La historia fue cobrando vida ella sola (a veces) y con su propio ritmo. Sí que es verdad que la idea inicial era como más seria, como la parte más de verdad, eso sí, casi siempre con lo de la road movie en la cabeza. Luego todo lo demás vino un poco sobre la marcha con la idea de aligerar un poco la parte drama y conseguir que la historia funcionase y fuese de lectura amena. Hay demasiados generos interesantes como para ceñirse a uno sólo.

Creo que se mencionan siete u ocho grupos de música. Luego aparecen dos o tres libros, un cuadro y se nombra a un director de cine. No creo que sean tantas referencias, ni mucho menos están puestas para reivindicar nada. No quiero que suene en plan “mira que buen gusto tengo, voy a transmitirlo en mi tebeo”. Pero es una historia sobre un grupo de amigos y hablan. La verdad es que hablan bastante, así que aparecen ciertas referencias que casi nunca son gratuitas, sino que intentan aportar un poco más de información a lo que está pasando, y a quienes son los personajes.

La música es importantísima en “Cenizas”, si esto fuera una película, ¿qué sonaría, a parte de los que nombras?

Mientras hacía el cómic fui haciendo unas listas de reproducción que se podían utilizar a modo de banda sonora no original.

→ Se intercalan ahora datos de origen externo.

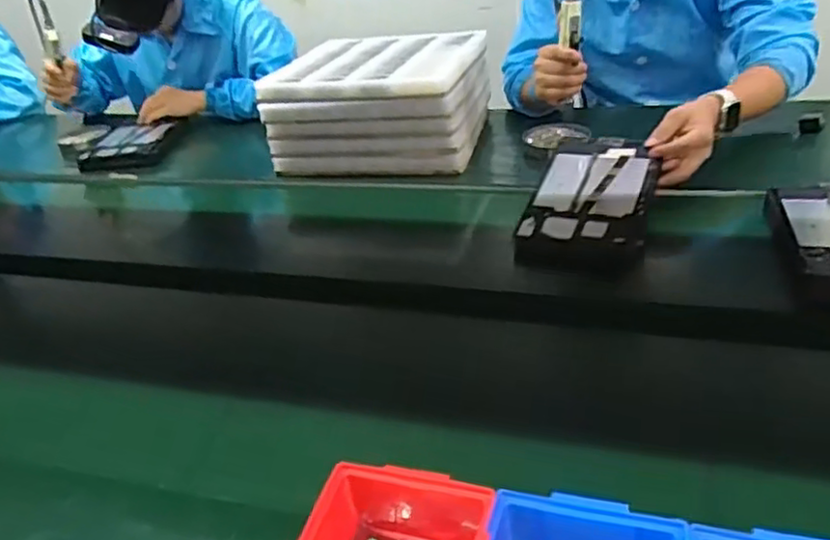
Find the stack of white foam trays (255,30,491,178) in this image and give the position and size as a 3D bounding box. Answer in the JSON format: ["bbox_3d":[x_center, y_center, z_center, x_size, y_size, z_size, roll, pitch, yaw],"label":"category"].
[{"bbox_3d":[-0.061,-0.304,1.210,0.335,0.156,0.309,3,33,15],"label":"stack of white foam trays"}]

Hasta el momento he hecho tres, pero había idea de hacer un par más. La primera fueron canciones que escuchaba constantemente durante los primeros meses del año pasado. La segunda era más acorde a la historia y era sobretodo folkie más o menos de moderneo, todo muy de bajona. Y la tercera era de grupos españoles, algo un poco más ruidoso y oscurete.

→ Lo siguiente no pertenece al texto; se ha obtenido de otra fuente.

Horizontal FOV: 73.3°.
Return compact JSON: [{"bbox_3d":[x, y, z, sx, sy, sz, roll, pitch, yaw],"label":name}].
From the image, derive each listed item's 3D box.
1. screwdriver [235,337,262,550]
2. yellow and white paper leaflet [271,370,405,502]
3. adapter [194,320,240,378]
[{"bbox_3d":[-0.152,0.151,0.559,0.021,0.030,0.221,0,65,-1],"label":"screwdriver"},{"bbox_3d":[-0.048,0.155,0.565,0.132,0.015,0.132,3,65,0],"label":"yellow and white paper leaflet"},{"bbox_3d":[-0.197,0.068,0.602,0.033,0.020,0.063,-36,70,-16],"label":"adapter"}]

Llama mucho la atención la paleta de colores, ¿qué quieres transmitir?

Los colores también van con lo que se está contando y ayudan a que la historia fluya con facilidad, dando a veces pautas casi como si fuesen señales de tráfico, o esa es la idea. Por otro lado, me gusta que las cosas queden agradables al ojo. Existen un montón de viñetas y de información por página, a veces demasiada, y había que buscar una manera sencilla y efectiva de representar las cosas. El color era fundamental en todo eso y los tonos cálidos y pastel también encajan con lo que se está contando.

Una de las partes más sorprendentes del cómic es la narración de la evolución de la cremación, ¿es un tema que ya conocías de antemano?

No los tenía antes de empezar con el cómic pero cuando me puse a prepararlo di con el libro “Breve historia de la cremación” en un mercadillo de segunda mano. Estaba escrito  en alemán, así que me echaron una mano traduciendo algunas partes, porque la verdad es que estaba lleno de material bastante interesante. Ahora soy todo un experto en el noble arte de la quema de cadáveres.